# Types of Elasticity Demand in Economics

## What is Elasticity in Economics?

Before studying types of elasticity demand, you must know what is elasticity?

In economics elasticity is also defined as the measure of percentage change of one economics value in reaction to percentage change in the other. Demand and supply models also clarify that different variables like demand, income and price are usually related. Consequently, it may offer vital information about the strength and weakness of such relationships.

## Types of Elasticity Demand

There are three types of elasticity demand in economics, as follow:

### Price Elasticity

The price elasticity of demand is the reaction of the quantity demanded to change in the price of a commodity. It is supposed that the consumer’s income, prices and tastes of all other goods are stable.
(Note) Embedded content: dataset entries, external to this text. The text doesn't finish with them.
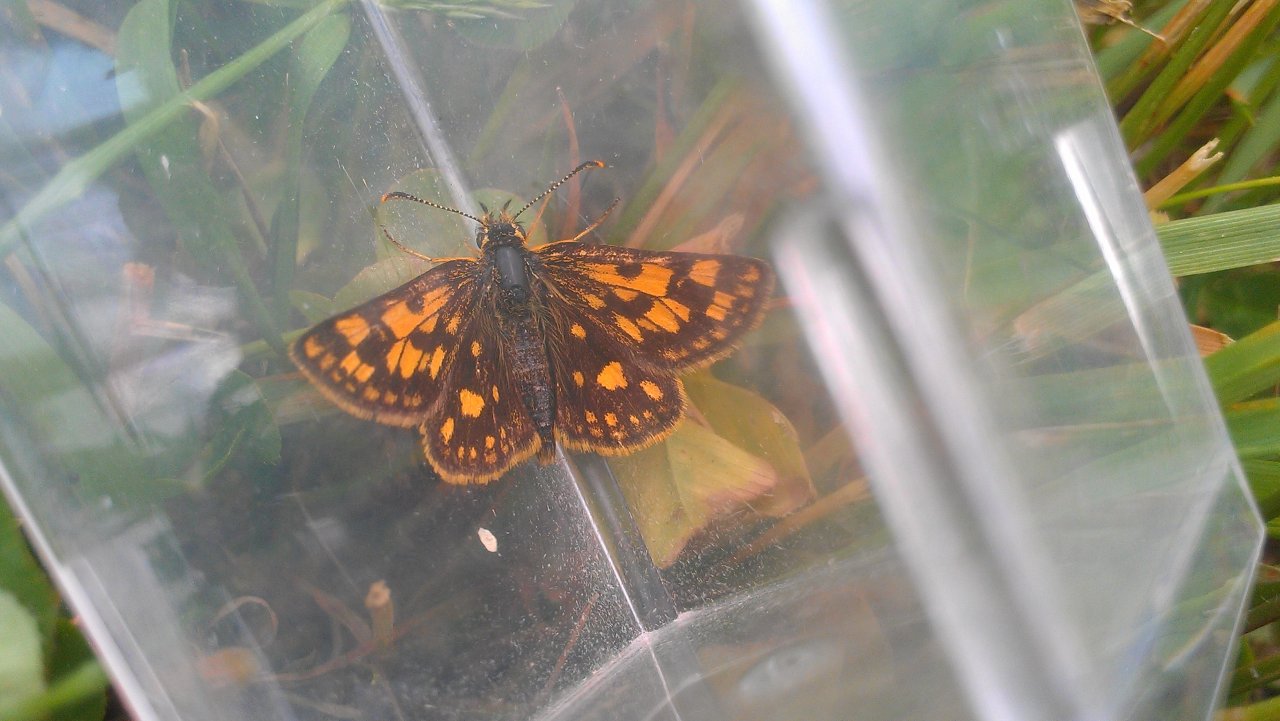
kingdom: Animalia
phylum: Arthropoda
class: Insecta
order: Lepidoptera
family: Hesperiidae
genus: Carterocephalus
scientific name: Carterocephalus palaemon
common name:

It is computed as a percentage change in the quantity demanded divided by the percentage change in price. Therefore,

E(p)= dQ/Q ÷ dP/P

Whereas,

E(p) = price elasticity

Q      = Quantity of Demanded good

p       = Price of the demanded good

### Income Elasticity

This concept of income elasticity assist economist to find out whether a good is a necessity (need) or luxury (want). The income elasticity of demand is the degree of reaction of the quantity demanded to a change in the consumer’s income.  Whenever the real income of the consumers is changed, keeping all the other variables constant.

The formula for computing income elasticity of demand is the percent change in quantity demanded divided by the percent change in income.  Symbolically,

Income Elasticity of Demand = ( (Q1 – Q2) / (Q1 + Q2) ) ÷ ( (P1– P2) / (P1 + P2) )

OR

= Percentage Change in Quantity Demanded  / Percentage Change in Consumers Real Income

### Cross Elasticity

The cross elasticity of demand of a product A for another product B, is the change in demand of product A due to a change in the price of product B.

This measurement is computed by taking the percentage change in the demanded of one good and dividing it by the percentage change in the price of another good.

These three are the types of elasticity of demand in economics with their calculation formulas.